Steve, please read it again....
* Johnny goes and picks a fight, hurting Jack. Joe takes several photos. Does Johnny have a right to stop them being used as evidence against him? If so, what is the point of CCTV? Surely every solicitor in the land would simply advise their clients to object to images being used as evidence?
* Emma is "on the fiddle", claiming Job Seekers but working in the local hairdressers. DWP get a tip off and send a photographer/spy to collect evidence. Can Emma say "oi! Hold on! I don't want those pictures to be used that way!" ?
* Nigella Lawson's partner, and the infamous picture of him with his hand around her neck. Does he have the right for those images not to be shown?
* The man in the street on a night out, while the camera crews are around for those police reality shows. Does he have the right to demand the footage not be shown? Can he demand that he has no association with the programme, TV channel, including advertising, etc?
Memes too, do all those people have the right to not have their images used?

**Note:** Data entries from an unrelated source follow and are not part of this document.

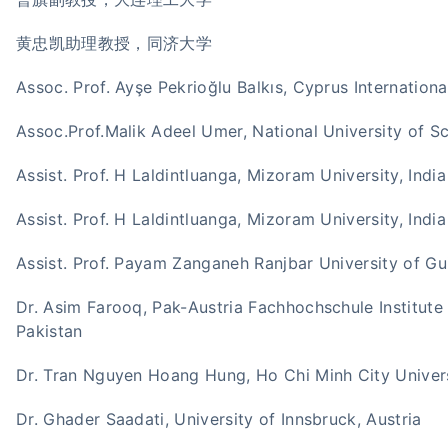
黄忠凯助理教授，同济大学
Assoc. Prof. Ayşe Pekrioğlu Balkıs, Cyprus Internationa
Assoc.Prof.Malik Adeel Umer, National University of S
Assist. Prof. H Laldintluanga, Mizoram University, India
Assist. Prof. H Laldintluanga, Mizoram University, India
Assist. Prof. Payam Zanganeh Ranjbar University of Gui
Dr. Asim Farooq, Pak-Austria Fachhochschule Institute
Pakistan
Dr. Tran Nguyen Hoang Hung, Ho Chi Minh City Univer
Dr. Ghader Saadati, University of Innsbruck, Austria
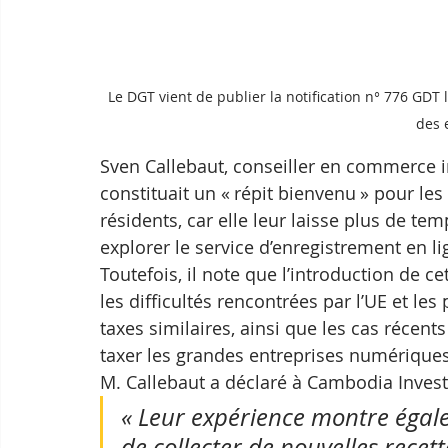
Le DGT vient de publier la notification n° 776 GDT l
des 
Sven Callebaut, conseiller en commerce in
constituait un « répit bienvenu » pour l
résidents, car elle leur laisse plus de te
explorer le service d’enregistrement en li
Toutefois, il note que l’introduction de ce
les difficultés rencontrées par l’UE et 
taxes similaires, ainsi que les cas récent
taxer les grandes entreprises numériques
M. Callebaut a déclaré à Cambodia Inves
« Leur expérience montre égalem
de collecter de nouvelles recett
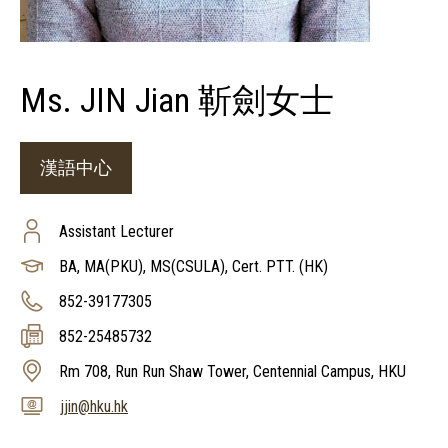
Ms. JIN Jian 靳劍女士
漢語中心
Assistant Lecturer
BA, MA(PKU), MS(CSULA), Cert. PTT. (HK)
852-39177305
852-25485732
Rm 708, Run Run Shaw Tower, Centennial Campus, HKU
jjin@hku.hk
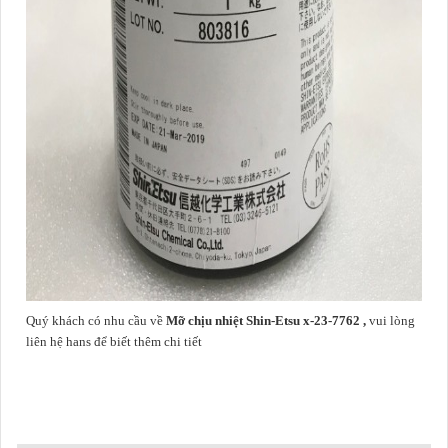
Quý khách có nhu cầu về
Mỡ chịu nhiệt Shin-Etsu x-23-7762 ,
vui lòng
liên hệ hans để biết thêm chi tiết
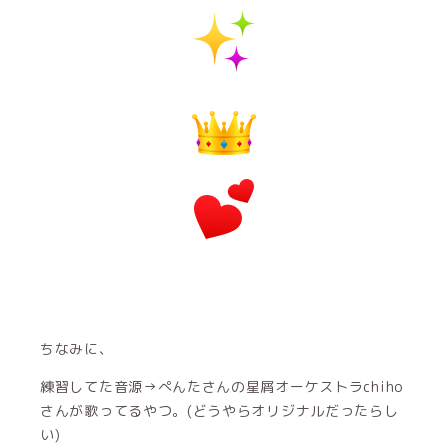
ちなみに、
練習してた音源→ぺんたさんの星屑オーケストラchiho
さんが歌ってるやつ。(どうやらオリジナルだったらし
い)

Does someone have the right not to be associated with something? For example, a woman's image next to an article about abortion. (Example because of ethics.) I remember something being mentioned vaguely about an image being used to advertise something and a woman wasn't happy with it, some news article link perhaps, maybe a stock image? But I can't remember the outcome or the laws etc that were quoted, and the laws vary in different countries. I admit that my examples are a bit sketchy, but the point (and confusion) still stands.
Also, with regards to advertising, is it literally a print or does it extend to "you can't share that image on your twitter feed, because it's associated with your business/blog/project/you" etc? Is a product or service only one for which cash is exchanged? I'm seeing lots of potentially grey areas, - is that why there's so much confusion on photographs, even extended to taking photographs in public?
Moral rights is an extension of copyright, but I do agree that there are ethics around photography.
Your first 4 points are not defamation; they are true representations of what happened. Defamation includes an element of false communication.
Your scenario regarding the abortion scenario, if the woman's image was used in such a way as to suggest she was strongly for or against, in counter to her own views - she would have grounds to complain (unless she was paid / model release / stock site etc...). Likewise, regarding advertising, if you were to suggest through a carefully constructed shot that Tiger Woods endorsed Coke rather than Pepsi, that would also be open to a challenge - more likely from their sponsor and their lawyers.
So as Steve has stated, other than in cases of deliberately setting out to misrepresent someone in a negative light (defamation), or to mislead by implying they endorse a product or service (advertising), you can do pretty much what you like with a photo you have taken in public.